> Task requirements:
• A. Echo the article on evolution word for word, starting with "The theory of" and going on through "the best traits.".
• B. In the article on evolution, what does science boil down to?
• C. Pick up the article on evolution where it stops and keep writing.

[Extracted text — start]

2/27/2006

All Signs Point to Evolution

All signs point to evolution





A month ago, two letters appeared in the Tracy Press criticizing evolution and defending intelligent design.


One asked the rhetorical question, “Where’s the proof?” Another suggested that, “It all boils down to what is it that you believe?”


Philosophy comes down to what you believe. Science boils down to empirically verifiable facts and repeatable experiments.


The theory of evolution incorporates two fundamental assumptions. First, populations of plants and animals have changed slowly over time. The second is that the motor behind change is the tendency of plants and animals to randomly mutate, allowing the process of the survival of the fittest to naturally select the best traits.


The idea of intelligent design is shorn of the biblical references that used to be part of “creationism.” There are various versions of this argument, which include all, or part of the following: Earth is 6,000 to 10,000 years old, all species were created suddenly and simultaneously, and a catastrophic flood caused mass extinctions. There is no scientifically verifiable evidence for any of these conclusions. There is only the “default argument” that says, “Anything in nature that cannot be explained must have supernatural causes.”

[Extracted text — finish]
[Entries shown — start]

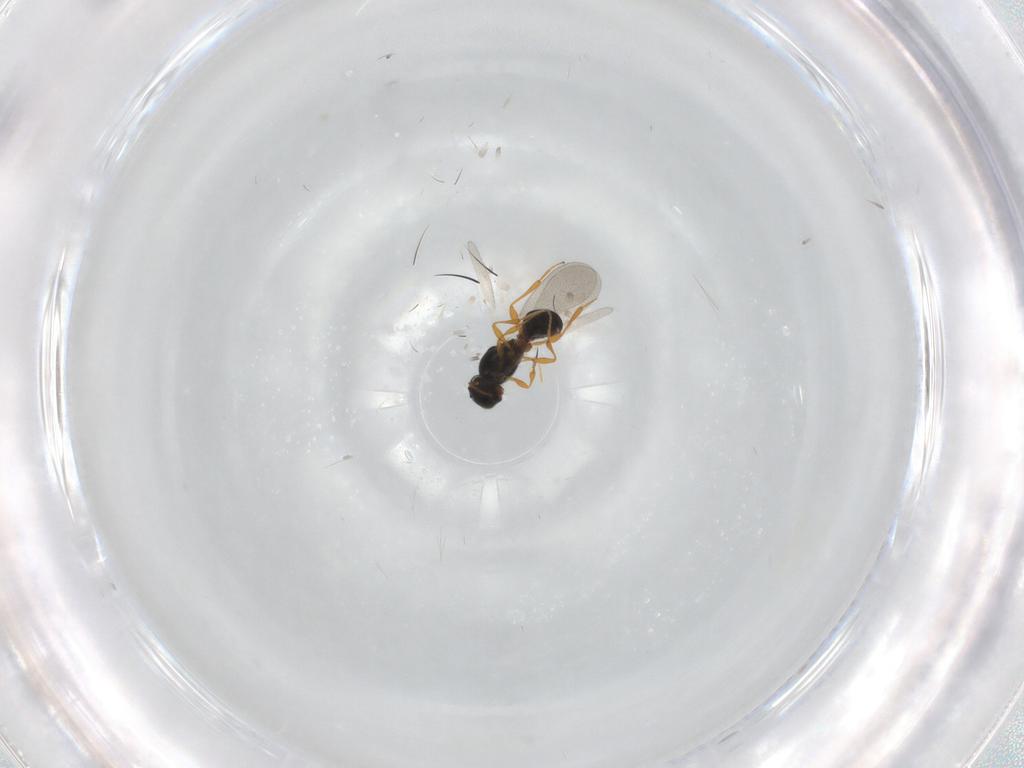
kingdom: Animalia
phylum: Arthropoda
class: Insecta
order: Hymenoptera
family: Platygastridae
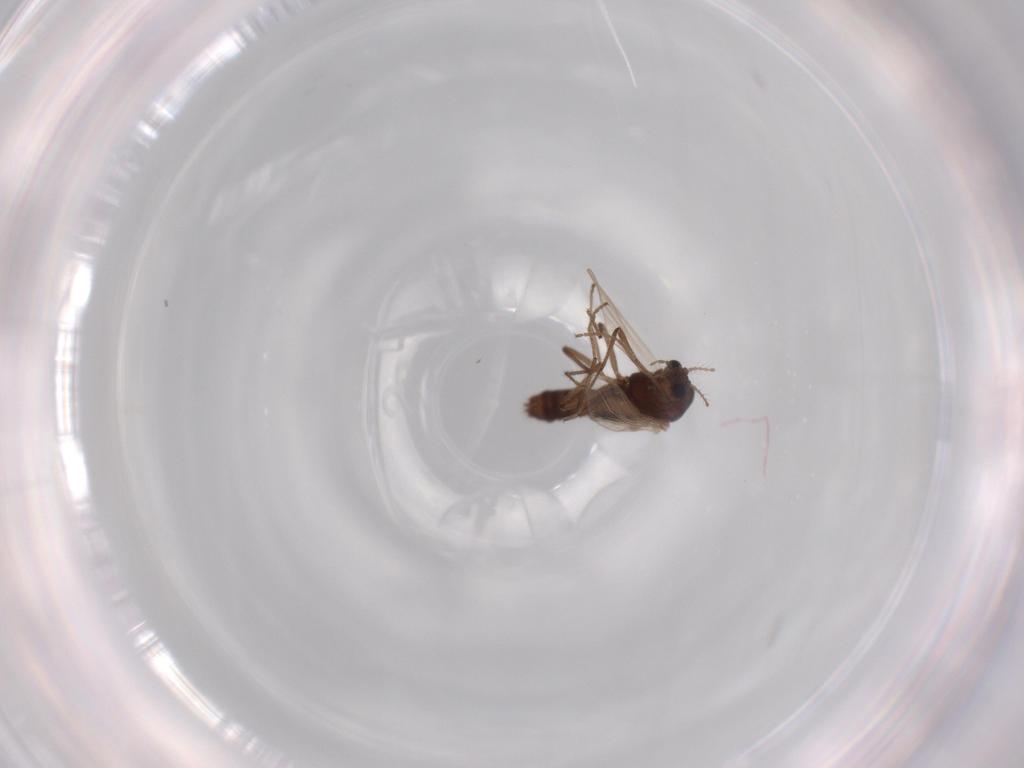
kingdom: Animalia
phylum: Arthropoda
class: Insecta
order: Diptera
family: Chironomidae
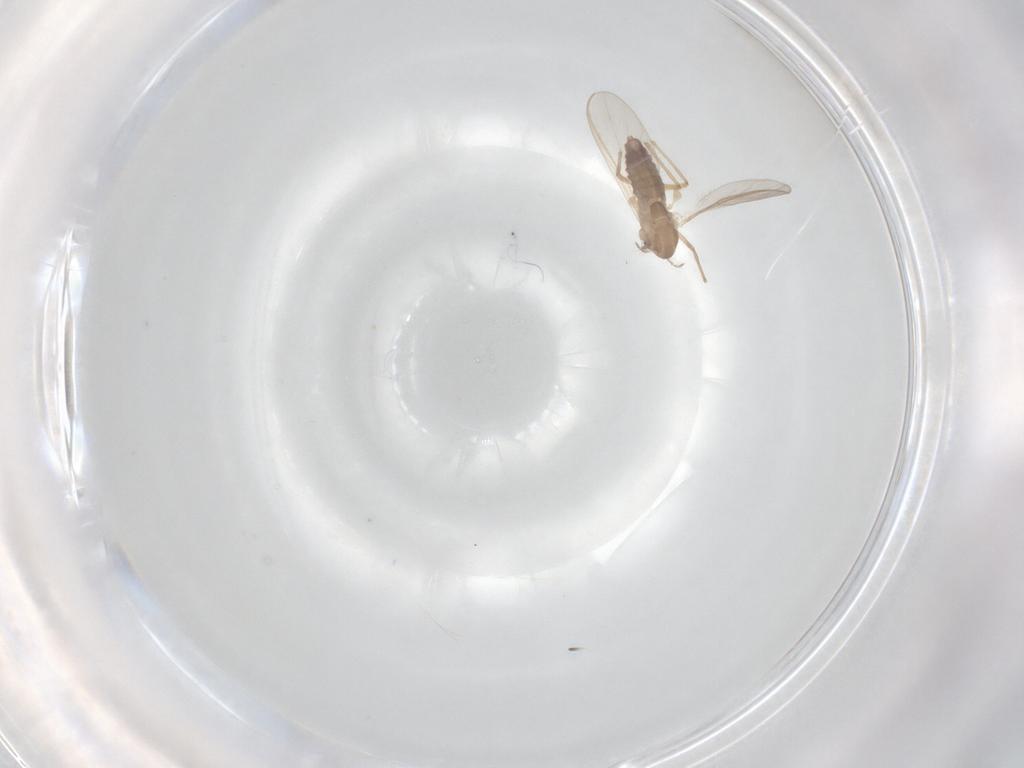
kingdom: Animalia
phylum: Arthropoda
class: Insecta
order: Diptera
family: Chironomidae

[Entries shown — finish]

> Your responses:
• A.
The theory of evolution incorporates two fundamental assumptions. First, populations of plants and animals have changed slowly over time. The second is that the motor behind change is the tendency of plants and animals to randomly mutate, allowing the process of the survival of the fittest to naturally select the best traits.

• B. Empirically verifiable facts and repeatable experiments.

• C.
Proof of evolution can be found throughout the various sciences. One example is in the fossils uncovered in sedimentary rock. Sedimentary rock usually results from solidified sediment deposited on river, lake and ocean bottoms over millions of years. When such areas are uplifted, due to geologic action, rivers cut through the rock forming gorges. The walls of those canyons form a kind of timeline, with the oldest deposits near the bottom and the more recent sediment layered above. Fossils found in the lower strata are the ancestors of the creatures found above them. We have numerous sequential fossil records of how various species have developed over time. Two weeks ago, the Chinese announced that they had discovered the oldest ancestor yet of Tyrannosaurus rex. It lived 90 million years before the T. rex of “Jurassic Park” fame, was about a third the size of its descendants and had relatively longer arms. The new specimen joins a dozen others on the fossil road to the final version. The fossil record illustrates the process of evolution.


Another source of proof is the presence of vestigial organs in modern creatures, useless leftovers from a previous era. Whales have finger bones in their fins, indicating that they have evolved from land mammals.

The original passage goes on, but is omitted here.